An important task facing all clinicians, and especially challenging for younger, less experienced clinicians, is to come to know oneself sufficiently to be able to register the patient's experience in useful and progressively deeper ways. In an effort to aid younger clinicians in the daily struggle to "know thyself," Marilyn Charles turns to key ideas that have facilitated her own clinical work with difficult patients. Concepts such as "container" and "contained," transitional space, projective identification, and transference/countertransference are introduced not as academic ideas, but as aspects of the therapeutic environment that elicit greater creativity and vitality on the therapist's part. In Charles's skillful hands, the basic ideas of Klein, Winnicott, and Bion become newly comprehensible without losing depth and richness; they come to life in the fulcrum of daily clinical encounter.

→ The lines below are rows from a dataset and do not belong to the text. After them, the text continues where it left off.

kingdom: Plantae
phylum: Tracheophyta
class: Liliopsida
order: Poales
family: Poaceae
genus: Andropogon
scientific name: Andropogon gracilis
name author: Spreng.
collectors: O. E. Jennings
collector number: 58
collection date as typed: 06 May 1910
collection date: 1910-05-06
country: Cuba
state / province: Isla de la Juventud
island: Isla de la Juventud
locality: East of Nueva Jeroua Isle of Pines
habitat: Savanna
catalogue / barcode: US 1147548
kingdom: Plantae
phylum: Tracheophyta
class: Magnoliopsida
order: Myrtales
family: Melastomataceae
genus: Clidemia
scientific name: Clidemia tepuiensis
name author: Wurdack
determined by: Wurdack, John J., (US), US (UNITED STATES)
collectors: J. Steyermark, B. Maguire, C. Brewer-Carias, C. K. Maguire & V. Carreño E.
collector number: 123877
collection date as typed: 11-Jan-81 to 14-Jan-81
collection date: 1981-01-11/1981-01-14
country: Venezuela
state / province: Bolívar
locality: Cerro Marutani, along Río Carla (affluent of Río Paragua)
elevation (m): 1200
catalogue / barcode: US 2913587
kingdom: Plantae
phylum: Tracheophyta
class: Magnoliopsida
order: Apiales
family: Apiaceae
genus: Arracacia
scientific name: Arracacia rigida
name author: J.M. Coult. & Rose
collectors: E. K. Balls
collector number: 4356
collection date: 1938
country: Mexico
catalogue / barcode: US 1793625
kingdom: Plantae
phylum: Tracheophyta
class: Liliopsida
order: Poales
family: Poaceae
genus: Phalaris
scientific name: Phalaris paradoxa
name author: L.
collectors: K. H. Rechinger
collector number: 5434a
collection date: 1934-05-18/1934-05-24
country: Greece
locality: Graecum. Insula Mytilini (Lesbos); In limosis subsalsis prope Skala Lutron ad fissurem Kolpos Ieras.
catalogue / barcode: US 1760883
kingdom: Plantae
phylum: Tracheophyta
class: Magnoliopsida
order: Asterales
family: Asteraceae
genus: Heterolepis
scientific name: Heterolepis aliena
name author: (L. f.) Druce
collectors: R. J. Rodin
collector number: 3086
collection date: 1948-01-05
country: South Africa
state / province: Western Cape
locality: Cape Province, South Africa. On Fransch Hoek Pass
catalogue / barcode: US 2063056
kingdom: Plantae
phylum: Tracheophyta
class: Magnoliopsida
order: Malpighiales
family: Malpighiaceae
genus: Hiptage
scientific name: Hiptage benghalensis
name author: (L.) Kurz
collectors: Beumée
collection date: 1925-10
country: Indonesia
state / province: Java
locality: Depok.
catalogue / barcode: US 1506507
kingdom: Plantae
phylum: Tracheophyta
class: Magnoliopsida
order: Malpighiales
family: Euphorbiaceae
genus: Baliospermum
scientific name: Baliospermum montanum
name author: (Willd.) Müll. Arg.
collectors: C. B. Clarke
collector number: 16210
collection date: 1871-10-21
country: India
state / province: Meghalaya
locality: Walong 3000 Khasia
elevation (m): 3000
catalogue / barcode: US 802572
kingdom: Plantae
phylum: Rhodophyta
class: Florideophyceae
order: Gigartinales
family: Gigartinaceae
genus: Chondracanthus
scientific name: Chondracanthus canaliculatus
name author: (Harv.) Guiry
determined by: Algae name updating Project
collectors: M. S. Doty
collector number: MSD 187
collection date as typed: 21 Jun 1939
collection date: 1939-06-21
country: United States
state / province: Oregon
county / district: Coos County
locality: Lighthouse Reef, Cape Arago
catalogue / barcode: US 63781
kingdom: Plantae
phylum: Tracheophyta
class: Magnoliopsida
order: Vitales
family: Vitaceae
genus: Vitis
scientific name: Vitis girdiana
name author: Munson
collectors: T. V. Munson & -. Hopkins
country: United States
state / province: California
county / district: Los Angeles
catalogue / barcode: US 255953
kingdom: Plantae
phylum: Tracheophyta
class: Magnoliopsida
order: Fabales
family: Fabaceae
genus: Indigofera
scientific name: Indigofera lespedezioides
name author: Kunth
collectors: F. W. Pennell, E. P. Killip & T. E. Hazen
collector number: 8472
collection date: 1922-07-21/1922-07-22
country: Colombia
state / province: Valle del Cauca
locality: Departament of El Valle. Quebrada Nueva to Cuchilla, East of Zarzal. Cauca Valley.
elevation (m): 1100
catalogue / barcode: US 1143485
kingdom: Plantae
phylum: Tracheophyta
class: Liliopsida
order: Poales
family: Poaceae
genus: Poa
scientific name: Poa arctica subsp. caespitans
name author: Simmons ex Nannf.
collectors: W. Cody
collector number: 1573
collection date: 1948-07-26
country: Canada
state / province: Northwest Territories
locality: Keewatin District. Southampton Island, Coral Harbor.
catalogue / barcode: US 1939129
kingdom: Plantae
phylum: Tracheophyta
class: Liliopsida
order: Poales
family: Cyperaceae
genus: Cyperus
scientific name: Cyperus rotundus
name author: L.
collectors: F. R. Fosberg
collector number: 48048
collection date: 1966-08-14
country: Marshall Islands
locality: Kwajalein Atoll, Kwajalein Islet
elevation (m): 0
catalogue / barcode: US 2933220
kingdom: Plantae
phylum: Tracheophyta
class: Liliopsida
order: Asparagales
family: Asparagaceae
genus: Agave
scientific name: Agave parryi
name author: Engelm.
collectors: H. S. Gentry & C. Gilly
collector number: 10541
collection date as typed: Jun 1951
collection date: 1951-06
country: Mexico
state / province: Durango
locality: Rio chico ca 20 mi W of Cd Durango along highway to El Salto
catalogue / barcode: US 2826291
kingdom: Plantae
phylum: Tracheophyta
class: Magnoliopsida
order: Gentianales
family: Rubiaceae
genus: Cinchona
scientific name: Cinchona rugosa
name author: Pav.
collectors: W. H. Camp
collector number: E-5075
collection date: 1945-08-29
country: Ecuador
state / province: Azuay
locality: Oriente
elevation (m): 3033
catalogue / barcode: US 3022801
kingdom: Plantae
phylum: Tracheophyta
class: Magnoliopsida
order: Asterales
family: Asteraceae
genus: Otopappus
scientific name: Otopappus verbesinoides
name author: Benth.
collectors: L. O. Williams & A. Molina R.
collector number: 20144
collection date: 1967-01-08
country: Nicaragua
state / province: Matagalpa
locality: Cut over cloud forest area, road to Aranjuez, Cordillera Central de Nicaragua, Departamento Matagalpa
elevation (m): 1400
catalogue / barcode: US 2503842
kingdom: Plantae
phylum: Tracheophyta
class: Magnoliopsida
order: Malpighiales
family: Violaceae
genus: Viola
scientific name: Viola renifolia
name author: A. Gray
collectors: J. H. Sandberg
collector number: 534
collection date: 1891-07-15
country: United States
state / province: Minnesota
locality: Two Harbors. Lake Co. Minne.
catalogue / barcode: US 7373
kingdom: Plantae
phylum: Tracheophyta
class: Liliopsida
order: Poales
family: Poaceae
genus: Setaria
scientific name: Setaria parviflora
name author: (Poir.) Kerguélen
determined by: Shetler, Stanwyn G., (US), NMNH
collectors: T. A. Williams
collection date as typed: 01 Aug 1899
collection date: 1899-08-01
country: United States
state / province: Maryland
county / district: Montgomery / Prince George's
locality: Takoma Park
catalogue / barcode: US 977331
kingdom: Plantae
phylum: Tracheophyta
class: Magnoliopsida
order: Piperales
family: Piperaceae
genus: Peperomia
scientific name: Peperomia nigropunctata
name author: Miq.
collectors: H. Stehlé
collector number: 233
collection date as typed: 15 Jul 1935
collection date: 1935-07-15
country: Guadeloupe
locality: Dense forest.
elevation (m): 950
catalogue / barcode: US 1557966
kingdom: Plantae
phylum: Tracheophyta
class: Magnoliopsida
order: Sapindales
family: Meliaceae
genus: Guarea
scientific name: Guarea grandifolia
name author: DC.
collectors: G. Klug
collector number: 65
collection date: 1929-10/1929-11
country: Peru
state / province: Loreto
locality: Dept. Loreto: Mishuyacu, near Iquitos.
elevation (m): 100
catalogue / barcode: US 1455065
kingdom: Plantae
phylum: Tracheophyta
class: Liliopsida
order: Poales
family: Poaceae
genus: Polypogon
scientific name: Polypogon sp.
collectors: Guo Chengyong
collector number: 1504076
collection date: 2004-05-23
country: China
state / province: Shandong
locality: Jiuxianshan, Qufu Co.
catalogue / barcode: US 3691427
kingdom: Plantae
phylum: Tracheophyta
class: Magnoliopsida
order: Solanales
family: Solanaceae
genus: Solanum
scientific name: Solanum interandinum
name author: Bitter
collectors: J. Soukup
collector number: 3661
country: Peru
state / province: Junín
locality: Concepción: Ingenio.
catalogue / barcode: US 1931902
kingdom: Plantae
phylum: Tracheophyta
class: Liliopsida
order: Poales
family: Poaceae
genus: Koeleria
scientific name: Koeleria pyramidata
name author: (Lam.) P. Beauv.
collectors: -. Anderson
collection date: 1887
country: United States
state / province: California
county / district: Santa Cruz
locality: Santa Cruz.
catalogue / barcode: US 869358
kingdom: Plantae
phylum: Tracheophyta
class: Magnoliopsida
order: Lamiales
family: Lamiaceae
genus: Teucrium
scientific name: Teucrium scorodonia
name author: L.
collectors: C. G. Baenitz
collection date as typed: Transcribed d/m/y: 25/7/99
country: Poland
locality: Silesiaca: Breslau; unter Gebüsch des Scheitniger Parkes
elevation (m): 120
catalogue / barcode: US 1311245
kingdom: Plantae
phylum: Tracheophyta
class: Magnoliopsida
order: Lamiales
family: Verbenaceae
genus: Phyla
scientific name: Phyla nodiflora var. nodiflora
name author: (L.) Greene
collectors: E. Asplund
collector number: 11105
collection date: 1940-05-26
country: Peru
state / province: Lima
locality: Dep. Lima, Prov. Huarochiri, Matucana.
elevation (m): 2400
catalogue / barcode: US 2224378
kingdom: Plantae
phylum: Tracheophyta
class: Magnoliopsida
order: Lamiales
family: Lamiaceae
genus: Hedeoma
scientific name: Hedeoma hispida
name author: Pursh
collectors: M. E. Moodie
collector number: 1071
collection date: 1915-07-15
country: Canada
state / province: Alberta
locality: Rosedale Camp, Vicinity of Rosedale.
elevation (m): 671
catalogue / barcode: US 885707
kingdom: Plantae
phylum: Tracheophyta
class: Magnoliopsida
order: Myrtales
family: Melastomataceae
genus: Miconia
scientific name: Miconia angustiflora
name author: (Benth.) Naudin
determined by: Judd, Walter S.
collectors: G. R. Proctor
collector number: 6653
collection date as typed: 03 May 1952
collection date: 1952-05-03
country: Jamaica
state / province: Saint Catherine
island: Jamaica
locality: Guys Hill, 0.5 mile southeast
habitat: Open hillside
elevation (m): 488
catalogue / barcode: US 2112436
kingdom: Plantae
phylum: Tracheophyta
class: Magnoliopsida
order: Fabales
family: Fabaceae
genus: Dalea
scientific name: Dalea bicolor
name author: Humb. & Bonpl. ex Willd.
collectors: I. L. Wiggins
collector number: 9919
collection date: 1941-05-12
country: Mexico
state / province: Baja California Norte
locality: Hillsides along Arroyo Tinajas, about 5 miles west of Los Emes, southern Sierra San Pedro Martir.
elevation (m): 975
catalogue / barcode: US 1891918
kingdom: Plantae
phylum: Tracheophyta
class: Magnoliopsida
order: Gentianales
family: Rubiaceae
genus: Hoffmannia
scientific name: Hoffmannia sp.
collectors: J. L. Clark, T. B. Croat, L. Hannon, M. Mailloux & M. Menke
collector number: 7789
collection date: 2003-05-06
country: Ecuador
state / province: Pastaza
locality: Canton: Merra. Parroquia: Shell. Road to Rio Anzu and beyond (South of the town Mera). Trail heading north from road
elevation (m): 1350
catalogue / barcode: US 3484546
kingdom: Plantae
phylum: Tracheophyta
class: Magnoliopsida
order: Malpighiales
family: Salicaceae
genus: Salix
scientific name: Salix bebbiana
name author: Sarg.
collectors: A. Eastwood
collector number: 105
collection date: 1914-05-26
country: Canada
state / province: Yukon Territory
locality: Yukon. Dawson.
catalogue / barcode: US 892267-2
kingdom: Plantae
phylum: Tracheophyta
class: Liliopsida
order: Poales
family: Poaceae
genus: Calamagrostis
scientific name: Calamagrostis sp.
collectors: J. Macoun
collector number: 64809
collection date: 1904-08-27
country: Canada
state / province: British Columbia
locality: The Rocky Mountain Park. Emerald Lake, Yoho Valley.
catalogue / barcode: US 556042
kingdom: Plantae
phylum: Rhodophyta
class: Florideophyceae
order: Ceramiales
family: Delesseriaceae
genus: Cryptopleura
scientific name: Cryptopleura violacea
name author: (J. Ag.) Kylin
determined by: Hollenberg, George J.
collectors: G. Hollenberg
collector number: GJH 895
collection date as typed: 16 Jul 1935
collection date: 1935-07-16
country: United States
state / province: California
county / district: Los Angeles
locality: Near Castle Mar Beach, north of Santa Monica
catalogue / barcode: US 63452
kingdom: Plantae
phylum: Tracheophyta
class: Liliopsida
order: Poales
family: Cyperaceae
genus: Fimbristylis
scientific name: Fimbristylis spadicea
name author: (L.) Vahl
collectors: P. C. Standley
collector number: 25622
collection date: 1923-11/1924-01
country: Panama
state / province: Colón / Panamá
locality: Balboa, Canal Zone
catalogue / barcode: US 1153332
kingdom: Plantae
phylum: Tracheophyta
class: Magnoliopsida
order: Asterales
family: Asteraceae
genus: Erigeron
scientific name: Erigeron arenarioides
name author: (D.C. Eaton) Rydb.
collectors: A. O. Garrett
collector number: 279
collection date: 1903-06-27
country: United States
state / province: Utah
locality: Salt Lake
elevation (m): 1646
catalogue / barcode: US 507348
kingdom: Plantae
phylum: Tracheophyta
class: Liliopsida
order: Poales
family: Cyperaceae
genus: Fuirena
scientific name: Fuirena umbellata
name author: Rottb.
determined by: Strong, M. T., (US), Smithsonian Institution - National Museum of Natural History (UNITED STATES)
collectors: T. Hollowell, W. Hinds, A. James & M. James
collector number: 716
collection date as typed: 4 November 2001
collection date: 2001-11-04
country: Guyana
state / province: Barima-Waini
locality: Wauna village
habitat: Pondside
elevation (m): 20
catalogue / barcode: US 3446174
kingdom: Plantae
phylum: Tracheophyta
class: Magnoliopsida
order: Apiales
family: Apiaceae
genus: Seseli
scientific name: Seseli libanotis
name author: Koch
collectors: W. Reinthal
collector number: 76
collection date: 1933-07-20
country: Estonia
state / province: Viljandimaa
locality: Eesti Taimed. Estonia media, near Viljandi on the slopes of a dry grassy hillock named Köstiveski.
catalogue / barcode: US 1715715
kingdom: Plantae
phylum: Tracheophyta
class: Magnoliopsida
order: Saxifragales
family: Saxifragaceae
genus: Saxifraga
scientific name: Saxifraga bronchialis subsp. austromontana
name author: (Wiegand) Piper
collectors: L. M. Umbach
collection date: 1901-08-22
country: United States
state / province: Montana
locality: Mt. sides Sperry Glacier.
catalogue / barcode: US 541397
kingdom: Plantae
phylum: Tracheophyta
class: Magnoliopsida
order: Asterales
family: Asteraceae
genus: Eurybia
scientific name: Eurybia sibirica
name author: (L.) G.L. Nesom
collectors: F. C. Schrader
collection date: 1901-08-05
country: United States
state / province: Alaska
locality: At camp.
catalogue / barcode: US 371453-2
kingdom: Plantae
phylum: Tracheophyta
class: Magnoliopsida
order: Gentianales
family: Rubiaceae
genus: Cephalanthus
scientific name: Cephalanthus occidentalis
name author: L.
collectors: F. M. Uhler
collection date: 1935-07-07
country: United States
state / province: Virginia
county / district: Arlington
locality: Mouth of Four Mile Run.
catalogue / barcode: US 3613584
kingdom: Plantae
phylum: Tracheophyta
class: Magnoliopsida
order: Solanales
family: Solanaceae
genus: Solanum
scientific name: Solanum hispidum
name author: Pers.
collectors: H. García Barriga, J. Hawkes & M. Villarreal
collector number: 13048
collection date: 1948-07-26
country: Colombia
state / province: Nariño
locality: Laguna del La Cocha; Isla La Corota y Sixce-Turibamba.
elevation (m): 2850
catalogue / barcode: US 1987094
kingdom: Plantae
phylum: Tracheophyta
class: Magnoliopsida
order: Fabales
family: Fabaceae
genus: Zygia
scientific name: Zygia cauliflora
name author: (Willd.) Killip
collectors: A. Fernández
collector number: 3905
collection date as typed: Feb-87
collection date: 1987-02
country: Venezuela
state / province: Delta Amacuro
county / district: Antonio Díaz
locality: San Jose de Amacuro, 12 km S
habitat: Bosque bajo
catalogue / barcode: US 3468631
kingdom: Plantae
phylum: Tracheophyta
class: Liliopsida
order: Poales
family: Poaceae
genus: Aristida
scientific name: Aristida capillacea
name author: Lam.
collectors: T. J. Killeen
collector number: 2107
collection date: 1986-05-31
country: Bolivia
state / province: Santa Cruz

A concise but elegantly written primer for the psychoanalytic clinician. The book draws mainly on Bion and Winnicott. It has excellent chapters on the container, projective identification, transference, and countertransference. Charles employs the concepts of models and patterns to unravel self and free it up for new possibilities.
A good book aimed at beginning psychodynamic clinicians. I particularly liked her discussions (using case examples) of the container and the contained, the paranoid-schizoid and depressive positions, and projective identification, as these concepts can be pretty confusing. She also challenges the clinician to be aware that any theory can be useful in grounding you and alleviating your own anxiety, but it can also serve to blind you to other possibilities a client might present. Overall, a good book which I will probably at least glance over again in the future.
My favorite thing regarding this book is the way Charles conceptualizes using so many nonverbal experiences, and the felt experience of the therapist. It is a great way to explain to clinicians the way our own reactions can moderate the treatment. She also makes Bion and Winnicot very accessible. I highly recommend this book to any clinician regardless of their orientation or developmental path.